MgxCo1-x(OH)2@C as electrode for supercapacitor: Effect of doping level on energy storage capability

Abstract

Incorporating non-electrochemically-active elements (such as Zn, Mg, etc.) into the framework of active components can enhance structural stability, leading to improved cycling performance. However, limited research has been conducted on the impact of varying doping concentrations. In this study, we conducted a comprehensive analysis of how different levels of Mg doping in Co(OH)2 affect supercapacitor performance. We synthesized a range of cobalt hydroxides with precisely controlled Mg content using a cation ion-exchange reaction method. Our findings suggest that the Mg component can be evenly distributed in the composite material, and when the Co/Mg ratio exceeds 1:1, the formation of Mg-O-Co bonds can be observed.
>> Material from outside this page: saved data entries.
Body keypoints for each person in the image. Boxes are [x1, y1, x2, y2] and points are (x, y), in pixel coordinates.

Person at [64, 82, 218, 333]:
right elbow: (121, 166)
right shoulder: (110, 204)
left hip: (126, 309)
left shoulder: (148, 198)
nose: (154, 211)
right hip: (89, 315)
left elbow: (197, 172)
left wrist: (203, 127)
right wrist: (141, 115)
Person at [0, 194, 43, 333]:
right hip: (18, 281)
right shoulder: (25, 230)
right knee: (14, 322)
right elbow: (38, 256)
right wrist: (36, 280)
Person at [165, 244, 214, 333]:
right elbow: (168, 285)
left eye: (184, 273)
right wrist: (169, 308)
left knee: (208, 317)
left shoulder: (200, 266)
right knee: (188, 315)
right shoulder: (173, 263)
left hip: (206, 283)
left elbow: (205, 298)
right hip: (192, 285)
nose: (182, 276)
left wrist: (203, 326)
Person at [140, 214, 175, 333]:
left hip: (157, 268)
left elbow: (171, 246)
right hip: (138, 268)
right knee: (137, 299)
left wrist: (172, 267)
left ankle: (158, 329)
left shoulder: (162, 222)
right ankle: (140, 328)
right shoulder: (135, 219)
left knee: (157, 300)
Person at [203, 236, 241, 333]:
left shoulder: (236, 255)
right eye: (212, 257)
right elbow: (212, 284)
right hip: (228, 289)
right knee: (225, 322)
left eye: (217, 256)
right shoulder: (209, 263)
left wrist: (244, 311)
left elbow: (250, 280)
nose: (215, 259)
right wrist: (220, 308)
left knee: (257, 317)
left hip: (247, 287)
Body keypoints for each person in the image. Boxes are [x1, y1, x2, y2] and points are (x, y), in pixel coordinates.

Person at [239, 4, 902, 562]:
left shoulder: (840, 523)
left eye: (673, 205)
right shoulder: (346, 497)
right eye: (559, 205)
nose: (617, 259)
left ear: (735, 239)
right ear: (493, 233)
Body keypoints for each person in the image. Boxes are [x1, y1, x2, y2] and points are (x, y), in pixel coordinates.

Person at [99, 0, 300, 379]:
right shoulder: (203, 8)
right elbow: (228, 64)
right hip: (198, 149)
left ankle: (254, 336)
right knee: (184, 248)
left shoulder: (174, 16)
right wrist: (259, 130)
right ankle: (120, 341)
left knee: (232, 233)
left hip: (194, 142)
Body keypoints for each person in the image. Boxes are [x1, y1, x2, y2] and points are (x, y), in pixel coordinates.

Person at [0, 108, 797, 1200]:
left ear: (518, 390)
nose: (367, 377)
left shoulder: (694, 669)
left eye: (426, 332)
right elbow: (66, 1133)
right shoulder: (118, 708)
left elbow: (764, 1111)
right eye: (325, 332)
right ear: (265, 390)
When used as an electrode for a supercapacitor, the doped cobalt hydroxides exhibit superior performance compared to the un-doped version and some recently reported cobalt hydroxide based devices, including a high specific capacitance of 700.2 C/g@ 1.0 A/g versus 448.2 F/g@ 1.0 A/g, a large energy density of 48 Wh/kg@800 W/kg versus 39 Wh/kg@775 W/kg, and excellent cycling stability with only slight fluctuations around 100% capacitance retention after 30,000 cycles of continuous charge and discharge. This research not only offers guidance on the optimal doping level of redox-active metal hydroxides for improving supercapacitor performance, but also presents a novel method for preparing various metal hydroxides/oxides and their composite forms.